第13話 収穫の日ー前編

 それからナディアとカルロスは、収穫の日まで、村人と共に農作業に勤しんだ。収穫の日は順調にいけば、あと十日程だという。

 山賊達はどうやって農作物を回収しに来るのかと、カルロスがディエゴに尋ねたところ、山賊達は不定期に村の周囲にやって来て、農作物の出来高や収穫の頃合いを確認しているという。そして、頃合いと見ると村の外にある櫓に旗を立てて行く。旗が立った翌日に山賊達は農作物を回収しに来るのだ。

 村人達は、旗を確認すると、一斉に実った作物を収穫し、旗が立っている櫓に運び出す。まるで供物を捧げるようにして農作物を積み上げるのだ。そうして積み上がった農作物を奪いに、旗を立てた翌日の真昼に山賊達がやって来る。

 この流れが出来上がってからは、山賊の頭は現れず、下っ端の山賊達だけで回収を行なっているようだ。


 ディエゴによると、豚人族オークがやって来たのはちょうど半年前のことで、2ヶ月に一度のペースで山賊達に農作物を奪われているということだ。窪地に密かに作った田畑のおかげで、村人達は食うには困っていないようだが、単純に農作業の負担は倍増しているため、村は疲弊している状況だ。


 不定期に山賊が偵察に来ると聞いて、カルロスは外に出る際は、藁でできた傘を目深に被り、首には口元にかかるように手ぬぐいを巻き、顔が分からないようにした。ナディアは身代わりが決まった日から、魔法で髪を桃色に変え、服もレイナに借りたものを着用して過ごしている。

 カルロス達は山で山賊達に遭遇しているため、顔が割れてしまっている。一悶着あった上に、力量を示してしまっているので、バレて下手に警戒されると厄介である。そのための措置であった。


 ナディアは一村娘としての生活が新鮮なようで、毎日嬉々として村を散歩して見たり、カルロスと共に農作業に精を出していた。「汗水垂らして働く!なんて素晴らしいことなのでしょう!」と本当に生き生きとしている。



◇◇◇


 そして、いよいよその日がやって来た。


 カルロスは朝から畑に水を撒き、作物の状態を確認していた。畑の果実は水々しく、葉野菜は青々とした葉を広げ、燦々と降り注ぐ太陽の光を目一杯受け止めている。カルロスの目からもそろそろ収穫の頃合いかと思っていた正にその時、門番のラウルが畑に駆け寄ってきた。


「旗が、旗が立ったぞ!」


 カルロスはラウルと共に村の外に出て、櫓を確認した。

 櫓は元々、村の警備のために存在していたもので、村の家屋の倍ほどの高さに作られている。上部に物見台があり、そこへは梯子で上り下りするようになっている。屋根代わりに藁が敷き詰められ、雨除けになっている。その櫓の下に、山賊達に農作物を捧げるための簡易的な荷台が作られている。作物の上げ下ろしがしやすいように、荷台の高さはカルロスの腰ほどである。

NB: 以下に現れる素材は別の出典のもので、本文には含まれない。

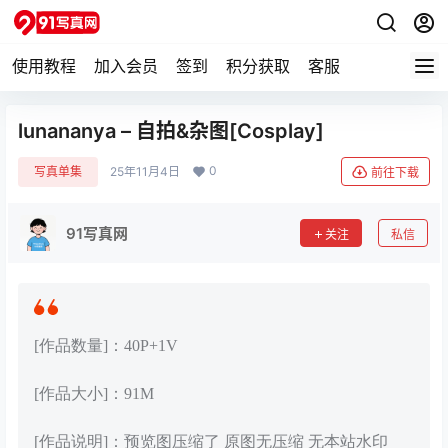
使用教程
加入会员
签到
积分获取
客服
lunananya – 自拍&杂图[Cosplay]
0
写真单集
25年11月4日
前往下载
91写真网
关注
私信
[作品数量]：40P+1V
[作品大小]：91M
[作品说明]：预览图压缩了 原图无压缩 无本站水印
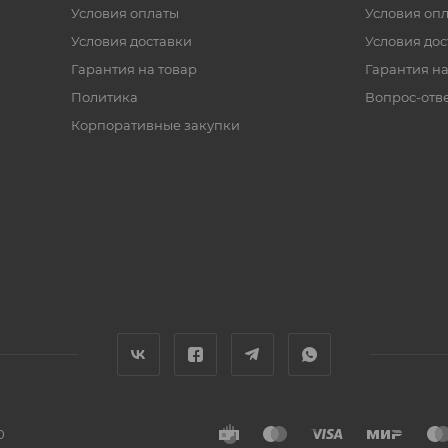
Условия оплаты
Условия оп
Условия доставки
Условия дос
Гарантия на товар
Гарантия на
Политика
Вопрос-отв
Корпоративные закупки
0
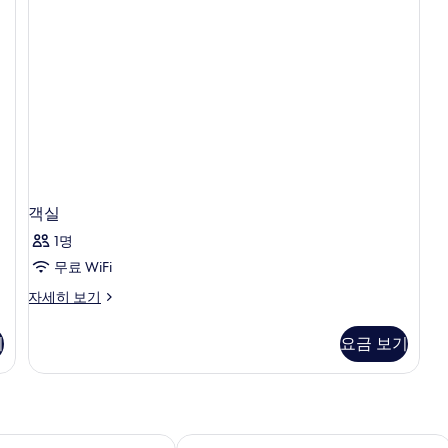
객실
1명
무료 WiFi
객
자세히 보기
실
자
기
요금 보기
세
히
보
기
트 앤 스파 카론 비치
트윈팜스 수린 비치 푸켓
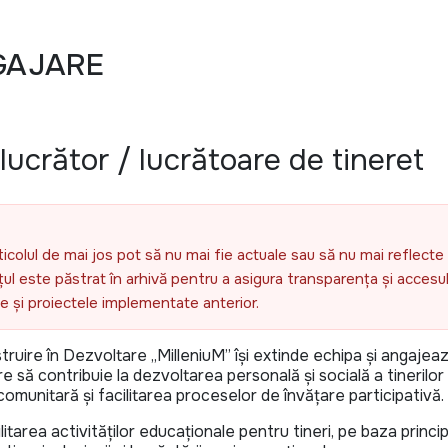
GAJARE
ucrător / lucrătoare de tineret
ticolul de mai jos pot să nu mai fie actuale sau să nu mai reflecte 
l este păstrat în arhivă pentru a asigura transparența și accesul 
ele și proiectele implementate anterior.
struire în Dezvoltare „MilleniuM” își extinde echipa și angajea
e să contribuie la dezvoltarea personală și socială a tinerilor p
omunitară și facilitarea proceselor de învățare participativă.
itarea activităților educaționale pentru tineri, pe baza principi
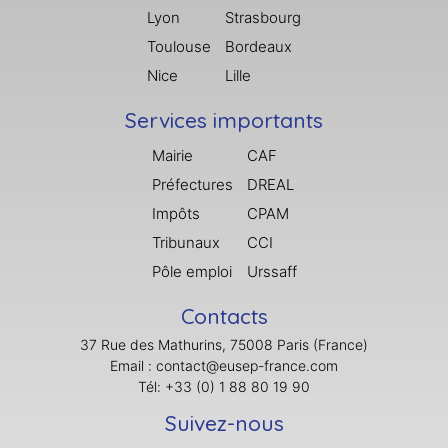
Lyon
Strasbourg
Toulouse
Bordeaux
Nice
Lille
Services importants
Mairie
CAF
Préfectures
DREAL
Impôts
CPAM
Tribunaux
CCI
Pôle emploi
Urssaff
Contacts
37 Rue des Mathurins, 75008 Paris (France)
Email : contact@eusep-france.com
Tél: +33 (0) 1 88 80 19 90
Suivez-nous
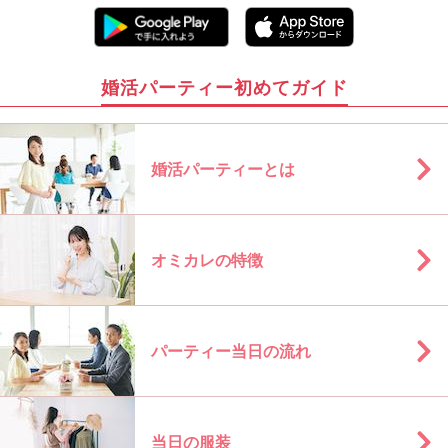
婚活パーティー初めてガイド
婚活パーティーとは
オミカレの特徴
パーティー当日の流れ
当日の服装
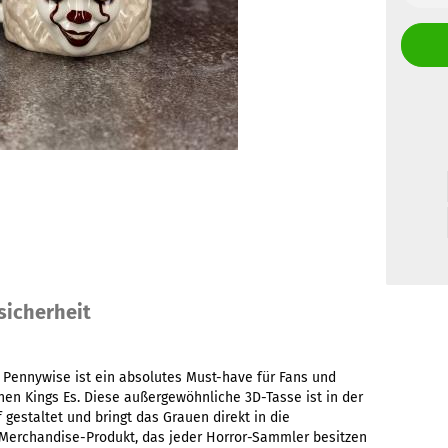
sicherheit
 Pennywise ist ein absolutes Must-have für Fans und
en Kings Es. Diese außergewöhnliche 3D-Tasse ist in der
estaltet und bringt das Grauen direkt in die
es Merchandise-Produkt, das jeder Horror-Sammler besitzen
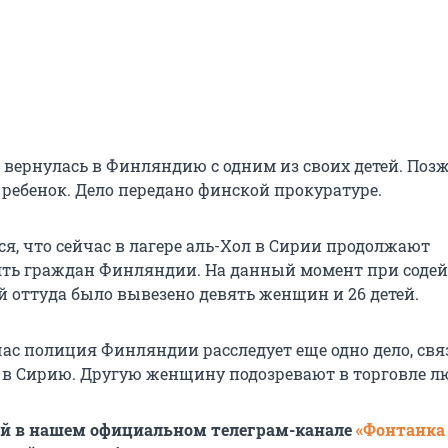
ь вернулась в Финляндию с одним из своих детей. Поз
 ребенок. Дело передано финской прокуратуре.
я, что сейчас в лагере аль-Хол в Сирии продолжают
ять граждан Финляндии. На данный момент при соде
й оттуда было вывезено девять женщин и
26 детей
.
час полиция Финляндии расследует еще одно дело, свя
в Сирию. Другую женщину подозревают в торговле л
ей в нашем официальном телеграм-канале
«Фонтанка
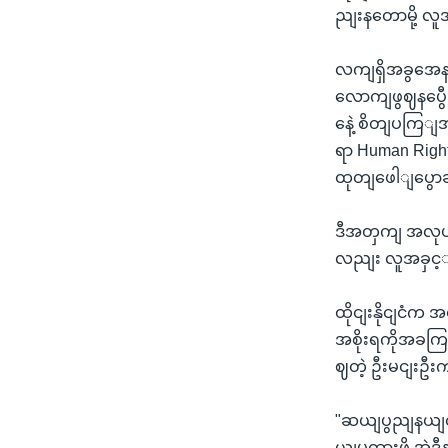
ညျးနတောမို့ လ
လကျရှိအခွအေန
လောကျဖွဈနပွေ
နေဲ့ စိတျပကြျ
ရာ Human Rights
ထုတျဖေါျပွော
ဒီအတှကျ အလုပျ
လညျး လူအခှင့ျ
ထိုငျးနိုငျငံက
အစိုးရကိုအခက
ဈတဲ့ ဦးမငျးဦး
"ဆယျပွညျနယျထဲမ
ယျမထားဖို့ အဲ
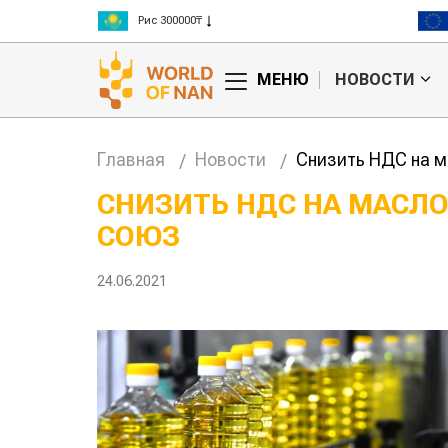
Пшеница 3 класс 125000₸
Ячмень 130000₸
Кукуруза 150000₸
МЕНЮ
НОВОСТИ
Рис 300000₸
Пшеница 3 класс 125000₸
Главная
Новости
Снизить НДС на 
СНИЗИТЬ НДС НА МАСЛ
СОЮЗ
24.06.2021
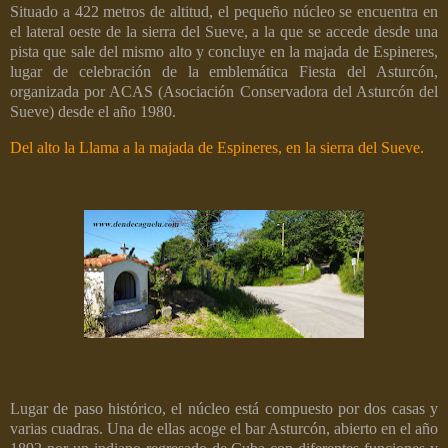
Situado a 422 metros de altitud, el pequeño núcleo se encuentra en
el lateral oeste de la sierra del Sueve, a la que se accede desde una
pista que sale del mismo alto y concluye en la majada de Espineres,
lugar de celebración de la emblemática Fiesta del Asturcón,
organizada por ACAS (Asociación Conservadora del Asturcón del
Sueve) desde el año 1980.
Del alto la Llama a la majada de Espineres, en la sierra del Sueve.
Lugar de paso histórico, el núcleo está compuesto por dos casas y
varias cuadras. Una de ellas acoge el bar Asturcón, abierto en el año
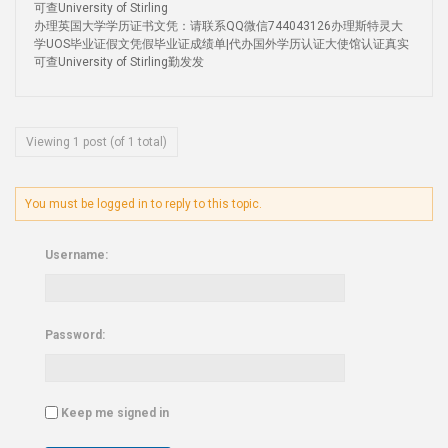
可查University of Stirling
办理英国大学学历证书文凭：请联系QQ微信744043126办理斯特灵大
学UOS毕业证假文凭假毕业证成绩单|代办国外学历认证大使馆认证真实
可查University of Stirling勤发发
Viewing 1 post (of 1 total)
You must be logged in to reply to this topic.
Username:
Password:
Keep me signed in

 そして櫓の物見台の手すりに、一本の木の棒が括り付けられており、そこに山賊の旗が掲げられるという。

 遅れてやってきたナディアと共に、カルロスが櫓の物見台を見上げると、普段は何もないその棒に、恐らく血文字だろう、赤い罰印が書かれた薄汚れた布が付けられていた。

 隣で旗を見上げていたナディアがぶるりと身震いをした。


「いよいよ明日か」


 旗が立ったということは、その翌日である明日が作戦の決行日となる。まずは収穫の作業をし、荷車を使って櫓まで作物を運び出す。櫓の荷台に作物が傷まないように丁寧に積み上げていく。村人総出で作業を行うため、朝から作業を行い、昼過ぎには完了していた。


 あとは明日の真昼に、レイナに扮したナディアが、櫓に赴き山賊達と対面する。予定通り、ナディアが農作物と共に山賊達に連れ帰られたら、カルロスは、山で使っていた隠匿魔法を使用し、すぐさまその後を追う算段だ。


「ナディア、大丈夫か?」


 ナディアであれば、いざとなれば自力で山賊を倒して逃げ出すことができるだろう。実力的には心配していないのだが、一人で野蛮な男達に囲まれるのは心細いだろう。


「だだだ大丈夫ですよ!!このナディアにどーんとおまかせくだしゃっ…いったーい!舌噛んじゃった…ぐすん」


 ナディアは強がって見せたが、やはり不安な様子。うっかり舌を噛んで涙目である。そんなナディアに、カルロスは懐からとあるものを取り出して渡した。


「これは?」


 ナディアが掲げると、透明な糸で編まれた紐を通した小さな魔石ーーーつまり魔石のペンダントが、きらりと陽の光に反射して光った。カルロスの瞳の色と同じ、エメラルドグリーンの光を宿している。


「…綺麗」

「俺の魔力が込められた魔石だ。それがあれば俺はナディアの居場所を探知することができる。万一見逃した時のために持っているんだ」

「っ!ご、ご主人様ぁぁ〜ありがとうございまずぅぅ」


 主人からの贈り物に、ナディアは感極まっている様子。涙と鼻水で顔がぐちゃぐちゃになっている。そこまで感動されると思っていなかったカルロスはやや困惑顔である。


「まあ、あまり離れるとランプに強制的に引き寄せられるかもしれないし、そうなると山賊達を見失うことになるからな、なるべく近くに潜んでついて行くよ」


 首に巻いていた手ぬぐいで、カルロスはナディアのぐちゃぐちゃになった顔を拭いてやった。


「さて、この村のために山賊達、そして豚人族オークをやっつけてやろう」

「おー!!」


 カルロスとナディアはその日、翌日の戦いに向けてしっかりと酒屋で腹ごしらえをし、ぐっすりと朝まで休息を取ったのだった。